Em agosto de 2010, uma decisão causadora de grande surpresa e frustração reduziu o prazo para a propositura de ações civis públicas na defesa de consumidores para cinco anos, em analogia com a Lei nº 4.717/1965.
separador
21/02/2013
Atualizado:
07/03/2013
Maria Elisa Cesar Novais
Após algumas oportunidades de contestação de entidades, públicas e privadas, que trabalham com a causa do consumidor, todas as tentativas de recursos para esclarecimentos foram inadmitidas. Imaginado a própria Segunda Seção do Superior Tribunal de Justiça – órgão julgador do Recurso Especial nº 1.070.896/SC – que a questão estaria encerrada, ainda que não tivesse ocorrido o trânsito em julgado do recurso, passou a adotar tal posicionamento em diversas outras oportunidades. Assim o fez, inclusive, em sede de recurso repetitivo que tratou da pacificação da questão atinente a planos econômicos, a saber, o Recurso Especial nº 1.107.201/DF, esclarecendo que “é vintenária a prescrição nas ações individuais em que são questionados os critérios de remuneração da caderneta de poupança e são postuladas as respectivas diferenças, sendo inaplicável às ações individuais o prazo decadencial quinquenal atinente à Ação Civil Pública.”
Outro ponto delicado no julgamento é entender como uma questão de ordem pública e interesse coletivo de tamanha importância, cujo resultado definiria um forte precedente, pudesse ser julgada sem qualquer escuta da sociedade, visto que já há mecanismos previstos em lei para a participação de entidades como amicus curiae e trata-se de uma tendência adotada não só nas instâncias superiores, mas também nas instâncias locais quando provocadas com demandas de grande repercussão.
Evidentemente, todas estas questões permaneceram sem resposta. Cumpre, até mesmo, salientar que o entendimento, a despeito de unânime no referido recurso, não se repetiu em todas as oportunidades, o que faz transparecer relativa divergência que ainda paira entre os magistrados da Colenda Corte.
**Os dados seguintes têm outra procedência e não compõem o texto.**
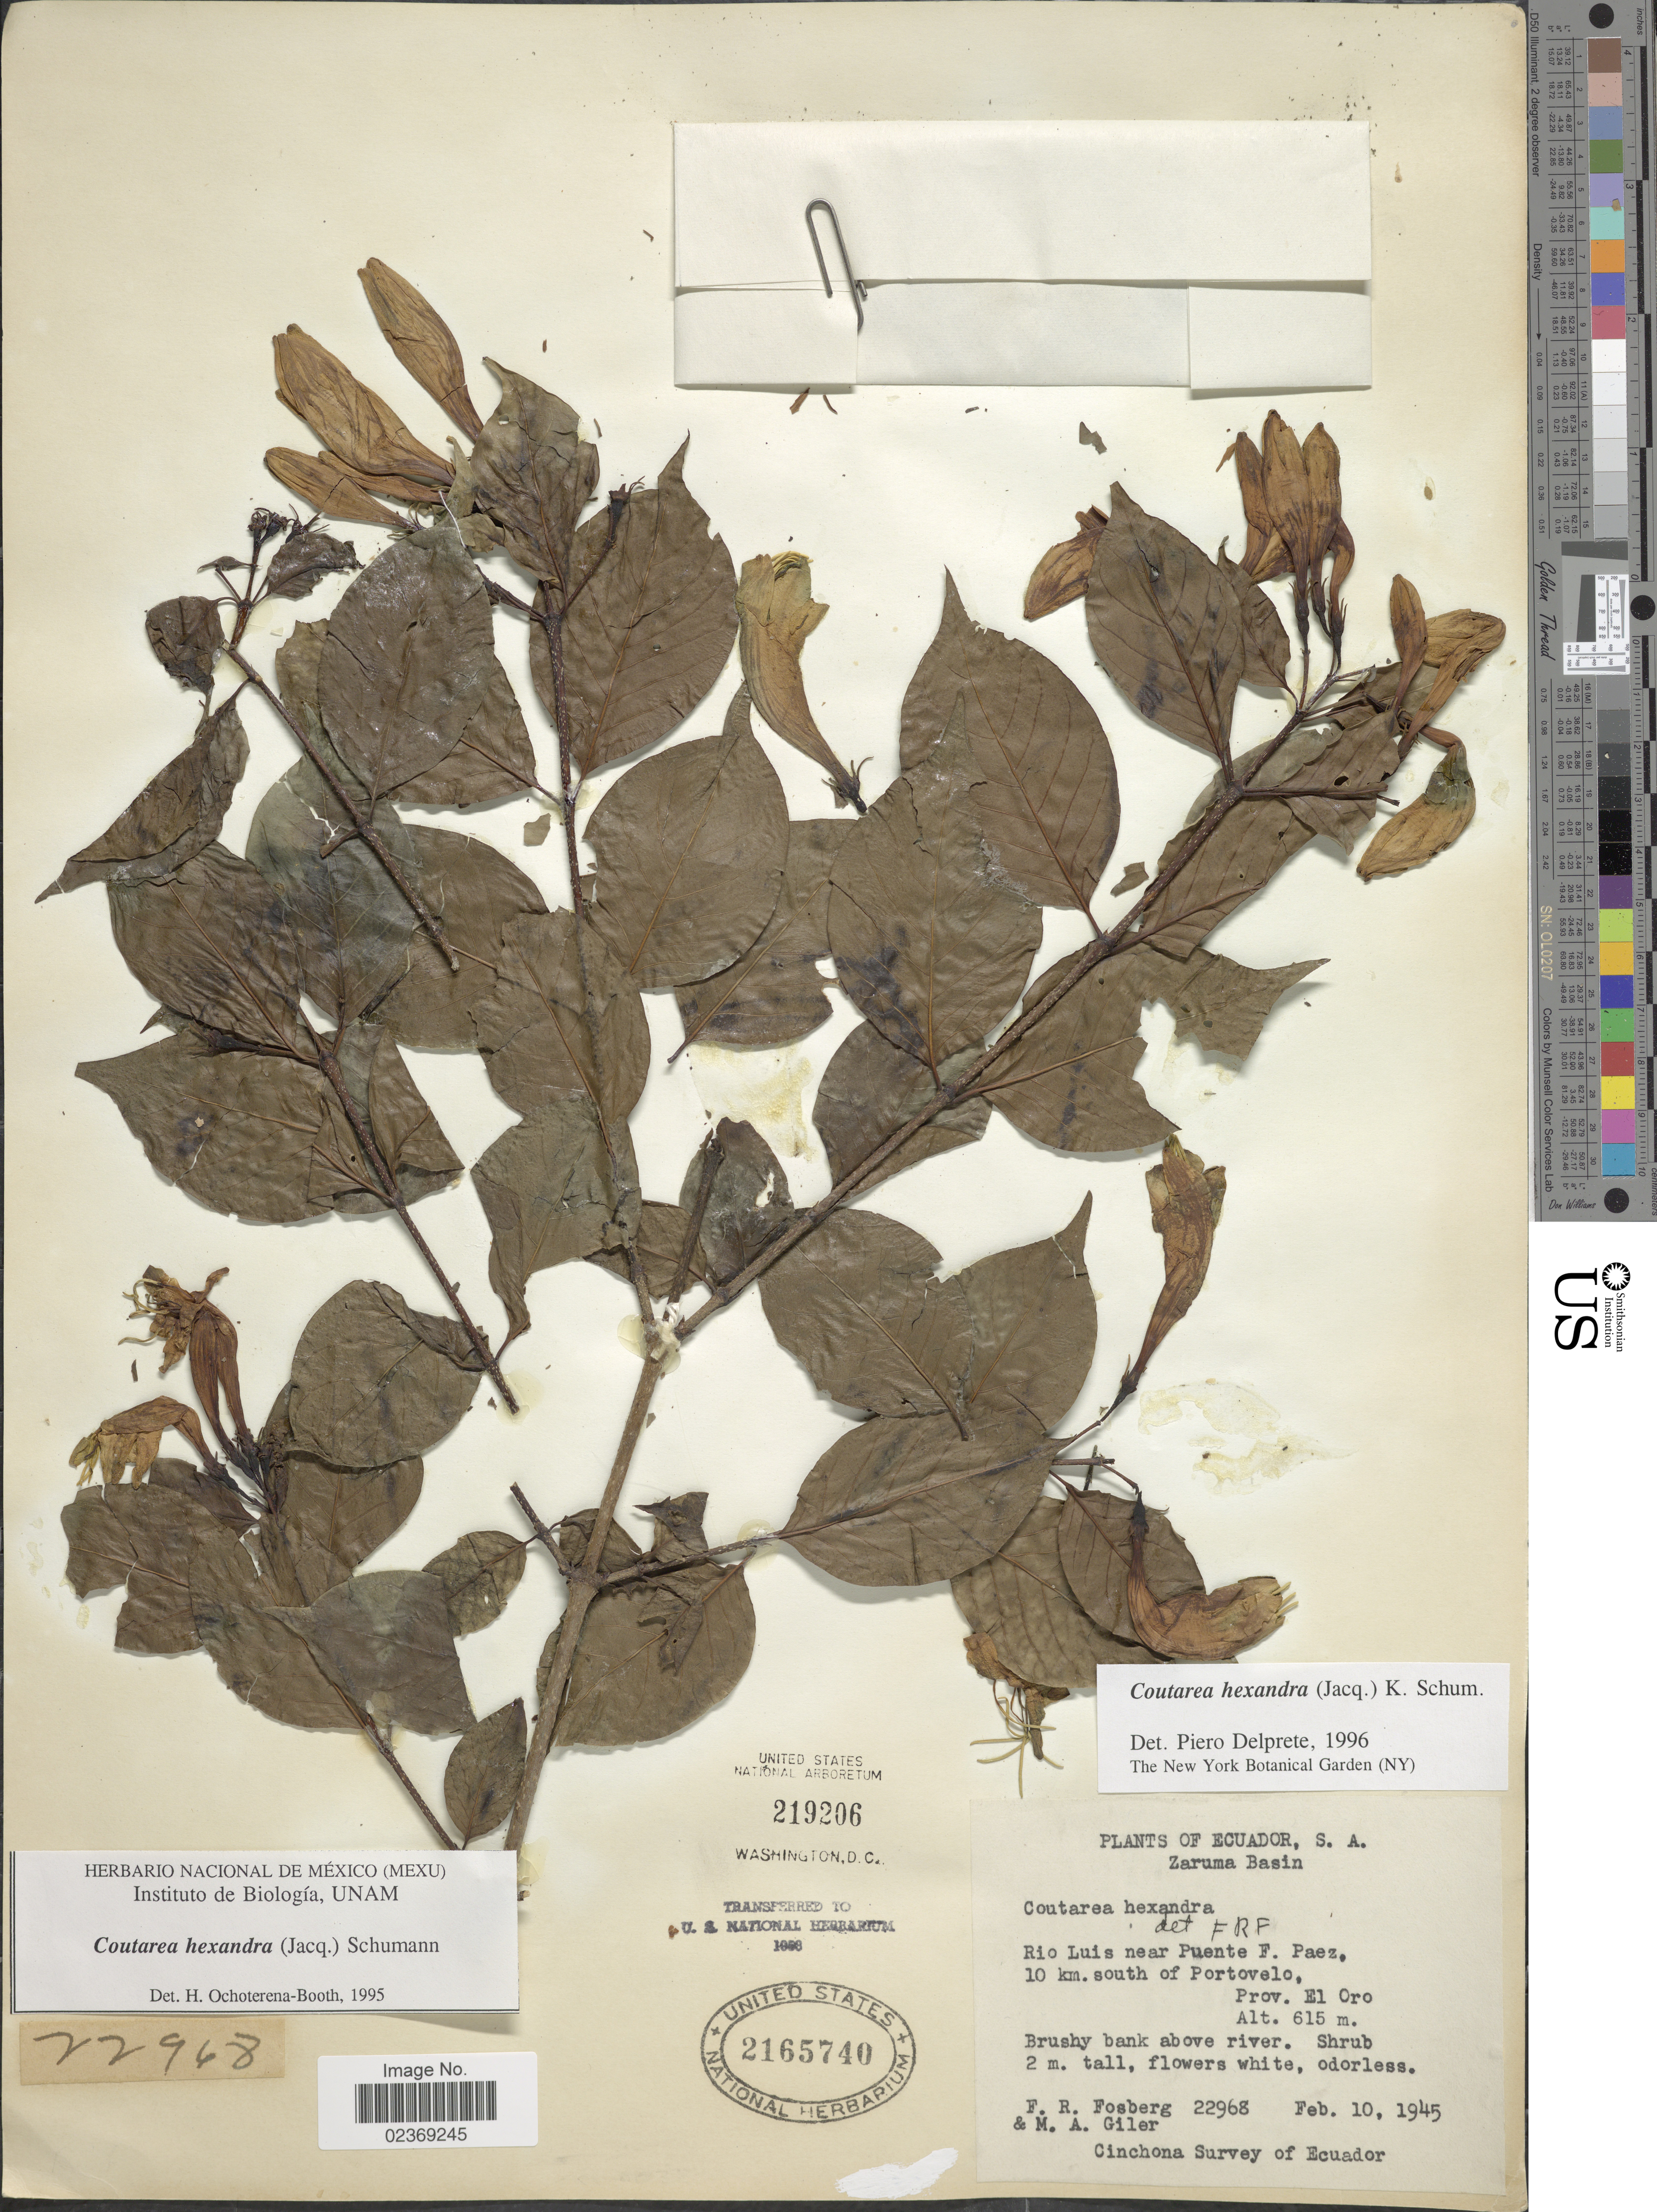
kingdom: Plantae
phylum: Tracheophyta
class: Magnoliopsida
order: Gentianales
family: Rubiaceae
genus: Coutarea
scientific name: Coutarea hexandra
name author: (Jacq.) K. Schum.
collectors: F. R. Fosberg & M. Giler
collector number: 22968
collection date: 1945-02-10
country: Ecuador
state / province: El Oro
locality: Zaruma Basin. Rio Luis near Puente F. Paez, 10 km. south of Portovelo, Prov. El Oro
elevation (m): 615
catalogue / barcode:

Nesse sentido, vale relembrar a decisão proferida nos autos do Recurso Especial nº 995.995/DF, em que a ministra relatora Nancy Andrighi entendeu que, ao contrário do alegado pela operadora Amil que a ação civil pública já teria sido atingida pelo prazo prescricional de 5 anos definido no Código de Defesa do Consumidor, entendeu que o prazo a ser aplicado seria o de 10 anos, definido pelo Código Civil, sendo categórica: “A única previsão relativa à prescrição contida no diploma consumerista (art. 27) tem seu campo de aplicação restrito às ações de reparação de danos causados por fato do produto ou do serviço, não se aplicando, portanto, à hipótese dos autos, em que se discute a abusividade de cláusula contratual. Por outro lado, em sendo o CDC lei especial para as relações de consumo – as quais não deixam de ser, em sua essência, relações civis – e o CC, lei geral sobre direito civil, convivem ambos os diplomas legislativos no mesmo sistema, de modo que, em casos de omissão da lei consumerista, aplica-se o CC.”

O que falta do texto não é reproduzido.